Source data
:::::

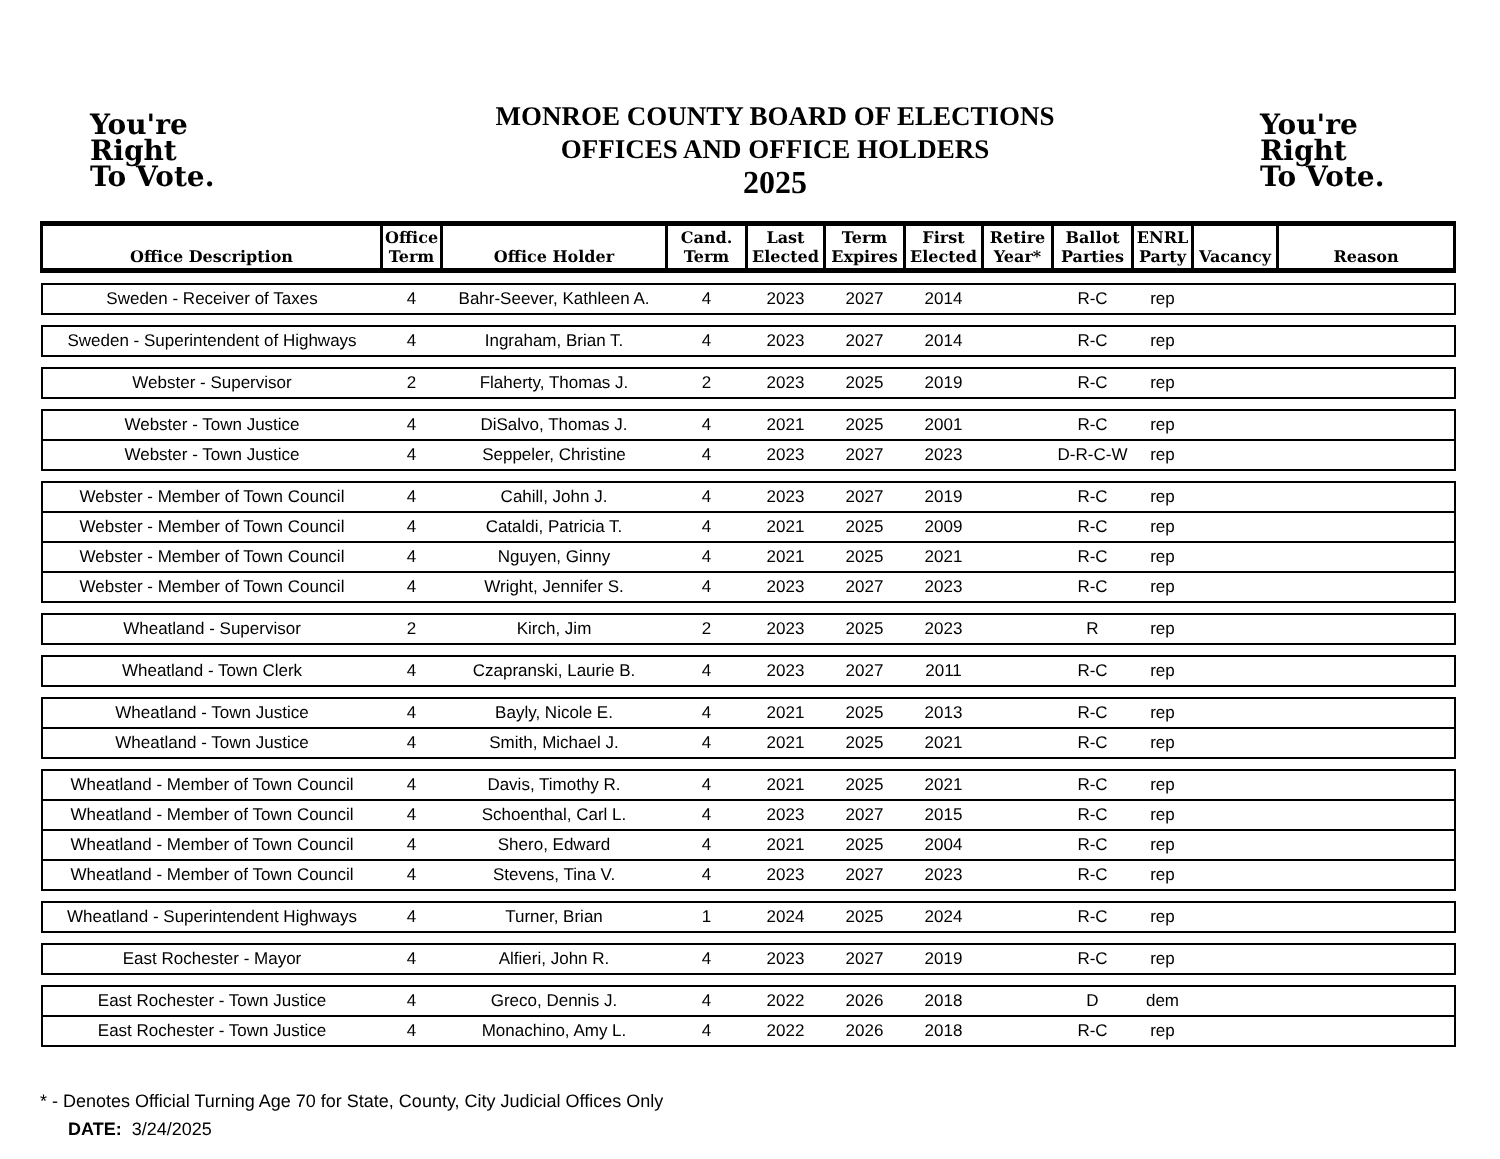You're
Right
To Vote.
MONROE COUNTY BOARD OF ELECTIONS
OFFICES AND OFFICE HOLDERS
2025
You're
Right
To Vote.
| Office Description | Office Term | Office Holder | Cand. Term | Last Elected | Term Expires | First Elected | Retire Year* | Ballot Parties | ENRL Party | Vacancy | Reason |
| --- | --- | --- | --- | --- | --- | --- | --- | --- | --- | --- | --- |
| Sweden - Receiver of Taxes | 4 | Bahr-Seever, Kathleen A. | 4 | 2023 | 2027 | 2014 | | R-C | rep | | |
| Sweden - Superintendent of Highways | 4 | Ingraham, Brian T. | 4 | 2023 | 2027 | 2014 | | R-C | rep | | |
| Webster - Supervisor | 2 | Flaherty, Thomas J. | 2 | 2023 | 2025 | 2019 | | R-C | rep | | |
| Webster - Town Justice | 4 | DiSalvo, Thomas J. | 4 | 2021 | 2025 | 2001 | | R-C | rep | | |
| Webster - Town Justice | 4 | Seppeler, Christine | 4 | 2023 | 2027 | 2023 | | D-R-C-W | rep | | |
| Webster - Member of Town Council | 4 | Cahill, John J. | 4 | 2023 | 2027 | 2019 | | R-C | rep | | |
| Webster - Member of Town Council | 4 | Cataldi, Patricia T. | 4 | 2021 | 2025 | 2009 | | R-C | rep | | |
| Webster - Member of Town Council | 4 | Nguyen, Ginny | 4 | 2021 | 2025 | 2021 | | R-C | rep | | |
| Webster - Member of Town Council | 4 | Wright, Jennifer S. | 4 | 2023 | 2027 | 2023 | | R-C | rep | | |
| Wheatland - Supervisor | 2 | Kirch, Jim | 2 | 2023 | 2025 | 2023 | | R | rep | | |
| Wheatland - Town Clerk | 4 | Czapranski, Laurie B. | 4 | 2023 | 2027 | 2011 | | R-C | rep | | |
| Wheatland - Town Justice | 4 | Bayly, Nicole E. | 4 | 2021 | 2025 | 2013 | | R-C | rep | | |
| Wheatland - Town Justice | 4 | Smith, Michael J. | 4 | 2021 | 2025 | 2021 | | R-C | rep | | |
| Wheatland - Member of Town Council | 4 | Davis, Timothy R. | 4 | 2021 | 2025 | 2021 | | R-C | rep | | |
| Wheatland - Member of Town Council | 4 | Schoenthal, Carl L. | 4 | 2023 | 2027 | 2015 | | R-C | rep | | |
| Wheatland - Member of Town Council | 4 | Shero, Edward | 4 | 2021 | 2025 | 2004 | | R-C | rep | | |
| Wheatland - Member of Town Council | 4 | Stevens, Tina V. | 4 | 2023 | 2027 | 2023 | | R-C | rep | | |
| Wheatland - Superintendent Highways | 4 | Turner, Brian | 1 | 2024 | 2025 | 2024 | | R-C | rep | | |
| East Rochester - Mayor | 4 | Alfieri, John R. | 4 | 2023 | 2027 | 2019 | | R-C | rep | | |
| East Rochester - Town Justice | 4 | Greco, Dennis J. | 4 | 2022 | 2026 | 2018 | | D | dem | | |
| East Rochester - Town Justice | 4 | Monachino, Amy L. | 4 | 2022 | 2026 | 2018 | | R-C | rep | | |
* - Denotes Official Turning Age 70 for State, County, City Judicial Offices Only
DATE: 3/24/2025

:::::

Problem to solve -
Only the lines from the one with "Davis, Timothy R." through the final line above belong in the answer, each reproduced word for word.

Task result -
| Wheatland - Member of Town Council | 4 | Davis, Timothy R. | 4 | 2021 | 2025 | 2021 | | R-C | rep | | |
| Wheatland - Member of Town Council | 4 | Schoenthal, Carl L. | 4 | 2023 | 2027 | 2015 | | R-C | rep | | |
| Wheatland - Member of Town Council | 4 | Shero, Edward | 4 | 2021 | 2025 | 2004 | | R-C | rep | | |
| Wheatland - Member of Town Council | 4 | Stevens, Tina V. | 4 | 2023 | 2027 | 2023 | | R-C | rep | | |
| Wheatland - Superintendent Highways | 4 | Turner, Brian | 1 | 2024 | 2025 | 2024 | | R-C | rep | | |
| East Rochester - Mayor | 4 | Alfieri, John R. | 4 | 2023 | 2027 | 2019 | | R-C | rep | | |
| East Rochester - Town Justice | 4 | Greco, Dennis J. | 4 | 2022 | 2026 | 2018 | | D | dem | | |
| East Rochester - Town Justice | 4 | Monachino, Amy L. | 4 | 2022 | 2026 | 2018 | | R-C | rep | | |
* - Denotes Official Turning Age 70 for State, County, City Judicial Offices Only
DATE: 3/24/2025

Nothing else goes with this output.